[Collection entries]
══════════
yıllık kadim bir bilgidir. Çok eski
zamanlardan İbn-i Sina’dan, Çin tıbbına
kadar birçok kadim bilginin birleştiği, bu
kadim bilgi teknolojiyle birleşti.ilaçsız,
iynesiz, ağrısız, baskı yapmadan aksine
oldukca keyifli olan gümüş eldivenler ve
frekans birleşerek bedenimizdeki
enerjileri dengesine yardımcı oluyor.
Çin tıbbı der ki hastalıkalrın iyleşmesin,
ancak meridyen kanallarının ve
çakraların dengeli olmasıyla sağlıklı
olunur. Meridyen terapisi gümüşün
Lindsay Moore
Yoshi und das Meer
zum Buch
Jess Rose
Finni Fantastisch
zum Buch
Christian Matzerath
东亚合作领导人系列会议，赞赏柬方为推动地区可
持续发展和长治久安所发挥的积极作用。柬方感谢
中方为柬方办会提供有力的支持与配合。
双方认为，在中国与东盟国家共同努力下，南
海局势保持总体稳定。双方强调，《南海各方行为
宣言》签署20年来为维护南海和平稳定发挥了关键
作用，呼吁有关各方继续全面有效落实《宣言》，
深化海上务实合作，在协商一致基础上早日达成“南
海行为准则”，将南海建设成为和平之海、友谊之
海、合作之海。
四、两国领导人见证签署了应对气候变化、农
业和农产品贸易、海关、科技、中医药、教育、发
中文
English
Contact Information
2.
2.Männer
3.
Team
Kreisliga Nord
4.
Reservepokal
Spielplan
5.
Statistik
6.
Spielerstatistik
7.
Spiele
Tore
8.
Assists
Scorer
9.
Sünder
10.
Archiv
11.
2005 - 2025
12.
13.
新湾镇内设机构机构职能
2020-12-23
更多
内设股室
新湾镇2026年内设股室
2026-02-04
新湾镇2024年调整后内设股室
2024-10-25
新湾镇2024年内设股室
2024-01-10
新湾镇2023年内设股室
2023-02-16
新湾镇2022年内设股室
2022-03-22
══════════
Your assignment -> Lay out every line of the listing above as a JSON list of strings, one string per line, skipping any blank lines.

Solution to this task ->
[
  "yıllık kadim bir bilgidir. Çok eski",
  "zamanlardan İbn-i Sina’dan, Çin tıbbına",
  "kadar birçok kadim bilginin birleştiği, bu",
  "kadim bilgi teknolojiyle birleşti.ilaçsız,",
  "iynesiz, ağrısız, baskı yapmadan aksine",
  "oldukca keyifli olan gümüş eldivenler ve",
  "frekans birleşerek bedenimizdeki",
  "enerjileri dengesine yardımcı oluyor.",
  "Çin tıbbı der ki hastalıkalrın iyleşmesin,",
  "ancak meridyen kanallarının ve",
  "çakraların dengeli olmasıyla sağlıklı",
  "olunur. Meridyen terapisi gümüşün",
  "Lindsay Moore",
  "Yoshi und das Meer",
  "zum Buch",
  "Jess Rose",
  "Finni Fantastisch",
  "zum Buch",
  "Christian Matzerath",
  "东亚合作领导人系列会议，赞赏柬方为推动地区可",
  "持续发展和长治久安所发挥的积极作用。柬方感谢",
  "中方为柬方办会提供有力的支持与配合。",
  "双方认为，在中国与东盟国家共同努力下，南",
  "海局势保持总体稳定。双方强调，《南海各方行为",
  "宣言》签署20年来为维护南海和平稳定发挥了关键",
  "作用，呼吁有关各方继续全面有效落实《宣言》，",
  "深化海上务实合作，在协商一致基础上早日达成“南",
  "海行为准则”，将南海建设成为和平之海、友谊之",
  "海、合作之海。",
  "四、两国领导人见证签署了应对气候变化、农",
  "业和农产品贸易、海关、科技、中医药、教育、发",
  "中文",
  "English",
  "Contact Information",
  "2.",
  "2.Männer",
  "3.",
  "Team",
  "Kreisliga Nord",
  "4.",
  "Reservepokal",
  "Spielplan",
  "5.",
  "Statistik",
  "6.",
  "Spielerstatistik",
  "7.",
  "Spiele",
  "Tore",
  "8.",
  "Assists",
  "Scorer",
  "9.",
  "Sünder",
  "10.",
  "Archiv",
  "11.",
  "2005 - 2025",
  "12.",
  "13.",
  "新湾镇内设机构机构职能",
  "2020-12-23",
  "更多",
  "内设股室",
  "新湾镇2026年内设股室",
  "2026-02-04",
  "新湾镇2024年调整后内设股室",
  "2024-10-25",
  "新湾镇2024年内设股室",
  "2024-01-10",
  "新湾镇2023年内设股室",
  "2023-02-16",
  "新湾镇2022年内设股室",
  "2022-03-22"
]